**Page excerpt**
——————
In the aftermath of World War II, many Russians and Ukrainians, along with a smaller number of other ethnic groups, migrated from the rest of the USSR to Moldavia in order to help rebuild the heavily war-damaged economy. They were mostly factory and construction workers who settled in major urban areas, as well as military personnel stationed in the region. From a socio-economic point of view, this group was quite diverse: in addition to industrial and construction workers, as well as retired officers and soldiers of the Soviet army, it also included engineers, technicians, a handful of scientists, but mostly unqualified workers.

Access of native Bessarabians to positions in administration and economy was limited, as they were considered untrustworthy. The first local to become minister in the Moldavian SSR was only in the 1960s as minister of health. The antagonism between "natives", and "newcomers" persisted until the dissolution of the Soviet Union and was clear during the anti-Soviet and anti-Communist events from 1988 to 1992. The immigration affected mostly the cities of Bessarabia, Northern Bukovina, as well as the countryside of Budjak where the Bessarabia Germans previously were, but also the cities of Transnistria. All of these saw the proportion of ethnic Moldavians slowly drop throughout the Soviet rule.
——————
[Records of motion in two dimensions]
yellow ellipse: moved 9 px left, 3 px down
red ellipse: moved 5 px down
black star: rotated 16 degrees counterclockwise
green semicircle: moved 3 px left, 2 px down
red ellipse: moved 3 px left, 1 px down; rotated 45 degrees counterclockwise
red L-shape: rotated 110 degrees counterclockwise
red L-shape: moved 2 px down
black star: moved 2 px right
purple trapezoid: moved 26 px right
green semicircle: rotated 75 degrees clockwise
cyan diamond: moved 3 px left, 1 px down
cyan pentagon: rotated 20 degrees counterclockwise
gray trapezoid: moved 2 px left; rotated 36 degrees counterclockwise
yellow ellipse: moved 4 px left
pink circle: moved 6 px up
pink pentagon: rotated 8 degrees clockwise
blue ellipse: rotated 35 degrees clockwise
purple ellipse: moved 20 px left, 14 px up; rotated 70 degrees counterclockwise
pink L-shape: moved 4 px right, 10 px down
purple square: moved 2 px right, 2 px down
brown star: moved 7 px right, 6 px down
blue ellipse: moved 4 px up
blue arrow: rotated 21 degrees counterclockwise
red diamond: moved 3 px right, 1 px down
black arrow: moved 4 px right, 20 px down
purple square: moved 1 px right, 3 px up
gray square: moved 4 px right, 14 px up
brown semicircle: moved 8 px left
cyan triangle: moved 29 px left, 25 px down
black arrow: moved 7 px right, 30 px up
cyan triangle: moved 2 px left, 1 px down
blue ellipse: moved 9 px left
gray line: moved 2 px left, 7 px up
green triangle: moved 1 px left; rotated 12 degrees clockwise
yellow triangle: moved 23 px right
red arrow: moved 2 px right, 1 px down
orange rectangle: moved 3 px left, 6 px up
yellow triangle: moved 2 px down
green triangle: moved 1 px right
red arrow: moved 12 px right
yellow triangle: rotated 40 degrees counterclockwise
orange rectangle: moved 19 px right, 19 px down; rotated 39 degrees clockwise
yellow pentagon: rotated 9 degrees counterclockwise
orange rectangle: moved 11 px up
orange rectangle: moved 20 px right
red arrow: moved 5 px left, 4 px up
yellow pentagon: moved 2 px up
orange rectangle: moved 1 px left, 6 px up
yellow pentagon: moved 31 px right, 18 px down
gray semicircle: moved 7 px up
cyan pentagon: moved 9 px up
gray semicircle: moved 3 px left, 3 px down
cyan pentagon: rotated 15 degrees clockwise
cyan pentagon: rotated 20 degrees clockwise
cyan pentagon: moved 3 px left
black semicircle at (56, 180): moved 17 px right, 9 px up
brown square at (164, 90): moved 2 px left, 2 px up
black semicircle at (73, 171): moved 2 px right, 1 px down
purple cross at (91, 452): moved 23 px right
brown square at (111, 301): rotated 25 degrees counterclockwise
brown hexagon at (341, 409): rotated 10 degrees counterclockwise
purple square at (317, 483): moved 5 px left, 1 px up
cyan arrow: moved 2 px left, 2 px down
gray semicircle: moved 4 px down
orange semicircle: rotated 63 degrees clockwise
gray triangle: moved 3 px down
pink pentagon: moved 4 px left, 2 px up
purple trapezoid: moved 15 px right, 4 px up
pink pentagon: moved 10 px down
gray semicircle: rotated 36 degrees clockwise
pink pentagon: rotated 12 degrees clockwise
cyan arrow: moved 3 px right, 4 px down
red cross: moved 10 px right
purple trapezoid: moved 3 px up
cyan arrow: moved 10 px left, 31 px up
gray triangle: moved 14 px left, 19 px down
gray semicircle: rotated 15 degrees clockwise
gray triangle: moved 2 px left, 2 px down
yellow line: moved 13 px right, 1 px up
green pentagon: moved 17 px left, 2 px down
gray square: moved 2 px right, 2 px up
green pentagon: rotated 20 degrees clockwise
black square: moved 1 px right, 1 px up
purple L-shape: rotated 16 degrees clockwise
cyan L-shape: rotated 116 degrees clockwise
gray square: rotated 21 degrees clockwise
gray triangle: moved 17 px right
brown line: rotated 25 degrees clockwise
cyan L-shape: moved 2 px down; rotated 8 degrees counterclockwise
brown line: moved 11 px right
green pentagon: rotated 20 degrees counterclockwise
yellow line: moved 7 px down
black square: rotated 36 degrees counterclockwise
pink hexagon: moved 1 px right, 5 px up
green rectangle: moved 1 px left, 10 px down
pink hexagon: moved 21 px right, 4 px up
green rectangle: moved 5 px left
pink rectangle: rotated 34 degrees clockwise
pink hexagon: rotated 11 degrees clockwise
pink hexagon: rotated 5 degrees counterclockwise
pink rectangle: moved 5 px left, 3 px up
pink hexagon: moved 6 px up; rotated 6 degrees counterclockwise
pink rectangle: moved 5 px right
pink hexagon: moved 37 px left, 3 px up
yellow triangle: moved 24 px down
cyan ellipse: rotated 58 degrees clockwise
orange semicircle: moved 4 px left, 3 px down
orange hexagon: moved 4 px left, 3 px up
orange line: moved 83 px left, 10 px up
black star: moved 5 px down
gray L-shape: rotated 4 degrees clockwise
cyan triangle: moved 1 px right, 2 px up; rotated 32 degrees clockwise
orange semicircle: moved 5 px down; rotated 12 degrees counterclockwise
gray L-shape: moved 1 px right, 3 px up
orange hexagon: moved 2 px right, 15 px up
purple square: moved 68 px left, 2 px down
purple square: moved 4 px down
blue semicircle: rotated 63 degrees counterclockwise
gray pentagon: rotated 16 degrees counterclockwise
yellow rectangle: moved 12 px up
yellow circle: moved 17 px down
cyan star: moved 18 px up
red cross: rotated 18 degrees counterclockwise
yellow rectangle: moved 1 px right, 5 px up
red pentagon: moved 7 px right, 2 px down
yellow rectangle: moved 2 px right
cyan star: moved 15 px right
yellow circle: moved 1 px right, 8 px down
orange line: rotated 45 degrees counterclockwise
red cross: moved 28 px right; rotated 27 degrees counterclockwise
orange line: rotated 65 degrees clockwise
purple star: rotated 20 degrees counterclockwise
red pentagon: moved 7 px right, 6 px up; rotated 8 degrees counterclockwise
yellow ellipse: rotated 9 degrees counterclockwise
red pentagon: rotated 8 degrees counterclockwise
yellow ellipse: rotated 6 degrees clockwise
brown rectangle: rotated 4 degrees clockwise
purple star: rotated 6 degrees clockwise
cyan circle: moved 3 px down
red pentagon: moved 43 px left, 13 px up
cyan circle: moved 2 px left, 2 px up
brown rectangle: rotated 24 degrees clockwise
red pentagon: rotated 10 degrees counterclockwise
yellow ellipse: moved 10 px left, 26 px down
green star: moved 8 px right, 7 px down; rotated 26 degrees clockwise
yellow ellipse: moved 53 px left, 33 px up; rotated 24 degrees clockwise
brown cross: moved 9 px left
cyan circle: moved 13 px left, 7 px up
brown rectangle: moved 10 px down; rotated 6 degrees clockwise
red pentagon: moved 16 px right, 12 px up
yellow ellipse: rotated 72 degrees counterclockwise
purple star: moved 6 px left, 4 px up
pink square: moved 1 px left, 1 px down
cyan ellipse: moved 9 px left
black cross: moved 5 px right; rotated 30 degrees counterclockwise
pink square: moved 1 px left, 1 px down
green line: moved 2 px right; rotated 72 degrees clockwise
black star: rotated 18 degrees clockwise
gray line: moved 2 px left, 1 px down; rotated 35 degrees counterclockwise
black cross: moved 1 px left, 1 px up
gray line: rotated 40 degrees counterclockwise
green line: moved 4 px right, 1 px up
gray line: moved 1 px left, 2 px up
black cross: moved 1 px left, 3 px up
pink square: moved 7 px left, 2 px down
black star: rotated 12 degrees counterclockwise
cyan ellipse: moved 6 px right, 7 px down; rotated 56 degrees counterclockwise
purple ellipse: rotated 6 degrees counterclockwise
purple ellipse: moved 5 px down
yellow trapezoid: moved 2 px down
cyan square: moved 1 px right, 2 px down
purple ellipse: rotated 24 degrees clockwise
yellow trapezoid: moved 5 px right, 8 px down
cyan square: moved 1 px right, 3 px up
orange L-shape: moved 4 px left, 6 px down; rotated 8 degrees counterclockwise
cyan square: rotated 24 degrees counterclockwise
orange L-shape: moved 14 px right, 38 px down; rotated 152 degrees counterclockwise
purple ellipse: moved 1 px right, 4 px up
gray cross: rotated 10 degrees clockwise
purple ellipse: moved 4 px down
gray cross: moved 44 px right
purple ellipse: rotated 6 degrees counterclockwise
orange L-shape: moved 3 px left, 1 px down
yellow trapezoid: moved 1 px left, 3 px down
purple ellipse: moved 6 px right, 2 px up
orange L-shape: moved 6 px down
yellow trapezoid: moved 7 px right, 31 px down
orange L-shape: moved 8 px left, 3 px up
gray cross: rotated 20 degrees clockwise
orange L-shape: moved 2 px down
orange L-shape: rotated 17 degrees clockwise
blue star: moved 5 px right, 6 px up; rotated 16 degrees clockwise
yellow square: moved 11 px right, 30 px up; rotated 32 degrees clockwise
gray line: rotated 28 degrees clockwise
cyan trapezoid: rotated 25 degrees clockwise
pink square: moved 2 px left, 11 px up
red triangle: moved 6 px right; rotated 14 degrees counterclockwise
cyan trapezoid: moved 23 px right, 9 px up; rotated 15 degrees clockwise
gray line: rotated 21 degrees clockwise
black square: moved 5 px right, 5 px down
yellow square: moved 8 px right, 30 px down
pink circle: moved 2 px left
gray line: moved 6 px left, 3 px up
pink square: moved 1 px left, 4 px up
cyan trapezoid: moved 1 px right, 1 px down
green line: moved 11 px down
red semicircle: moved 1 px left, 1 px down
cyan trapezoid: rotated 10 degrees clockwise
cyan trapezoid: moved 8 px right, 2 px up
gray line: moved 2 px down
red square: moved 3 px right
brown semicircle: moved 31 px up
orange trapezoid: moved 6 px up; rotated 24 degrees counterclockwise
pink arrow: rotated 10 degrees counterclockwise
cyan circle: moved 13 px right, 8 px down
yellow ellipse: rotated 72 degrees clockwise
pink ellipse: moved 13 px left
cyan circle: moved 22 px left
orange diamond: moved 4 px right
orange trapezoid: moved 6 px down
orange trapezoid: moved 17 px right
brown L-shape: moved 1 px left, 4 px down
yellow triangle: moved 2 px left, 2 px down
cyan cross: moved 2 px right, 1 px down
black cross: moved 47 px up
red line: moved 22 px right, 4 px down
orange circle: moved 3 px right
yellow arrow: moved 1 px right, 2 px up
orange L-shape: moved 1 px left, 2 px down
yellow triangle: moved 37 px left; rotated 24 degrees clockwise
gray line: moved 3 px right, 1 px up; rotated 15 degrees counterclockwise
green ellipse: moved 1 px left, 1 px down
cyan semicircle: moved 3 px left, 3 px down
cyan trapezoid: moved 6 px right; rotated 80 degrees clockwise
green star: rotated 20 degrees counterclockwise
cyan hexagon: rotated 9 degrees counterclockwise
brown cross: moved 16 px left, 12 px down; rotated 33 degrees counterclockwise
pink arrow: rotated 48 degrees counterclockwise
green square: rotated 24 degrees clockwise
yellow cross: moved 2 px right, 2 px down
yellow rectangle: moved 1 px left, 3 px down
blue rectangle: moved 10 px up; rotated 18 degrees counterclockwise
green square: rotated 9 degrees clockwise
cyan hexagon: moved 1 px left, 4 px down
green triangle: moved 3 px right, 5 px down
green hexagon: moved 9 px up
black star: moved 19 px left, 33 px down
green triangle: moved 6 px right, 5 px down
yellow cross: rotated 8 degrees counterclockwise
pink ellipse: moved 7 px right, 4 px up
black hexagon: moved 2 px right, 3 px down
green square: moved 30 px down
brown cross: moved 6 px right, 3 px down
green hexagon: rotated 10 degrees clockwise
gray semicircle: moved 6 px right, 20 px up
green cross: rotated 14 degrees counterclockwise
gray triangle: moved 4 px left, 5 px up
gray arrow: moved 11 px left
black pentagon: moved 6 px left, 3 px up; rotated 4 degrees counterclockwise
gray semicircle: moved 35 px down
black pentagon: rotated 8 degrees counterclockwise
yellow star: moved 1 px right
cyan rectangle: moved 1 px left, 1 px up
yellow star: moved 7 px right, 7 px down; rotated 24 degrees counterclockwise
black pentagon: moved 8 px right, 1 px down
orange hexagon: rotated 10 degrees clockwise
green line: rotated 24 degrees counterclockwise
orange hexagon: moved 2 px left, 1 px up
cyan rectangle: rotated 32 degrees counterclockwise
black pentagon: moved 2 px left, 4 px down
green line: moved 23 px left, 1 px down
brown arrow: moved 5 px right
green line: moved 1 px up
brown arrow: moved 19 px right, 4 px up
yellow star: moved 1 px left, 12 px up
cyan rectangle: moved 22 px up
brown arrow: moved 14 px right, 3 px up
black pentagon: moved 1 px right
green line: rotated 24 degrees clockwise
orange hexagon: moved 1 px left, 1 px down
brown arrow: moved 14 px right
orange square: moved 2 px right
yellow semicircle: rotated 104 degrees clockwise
——————
**Activity**
Reproduce the passage on postwar Moldavia word for word, everything from "In the aftermath" down to "mostly unqualified workers.". The rows have no role in what is asked here.

**Output for this task**
In the aftermath of World War II, many Russians and Ukrainians, along with a smaller number of other ethnic groups, migrated from the rest of the USSR to Moldavia in order to help rebuild the heavily war-damaged economy. They were mostly factory and construction workers who settled in major urban areas, as well as military personnel stationed in the region. From a socio-economic point of view, this group was quite diverse: in addition to industrial and construction workers, as well as retired officers and soldiers of the Soviet army, it also included engineers, technicians, a handful of scientists, but mostly unqualified workers.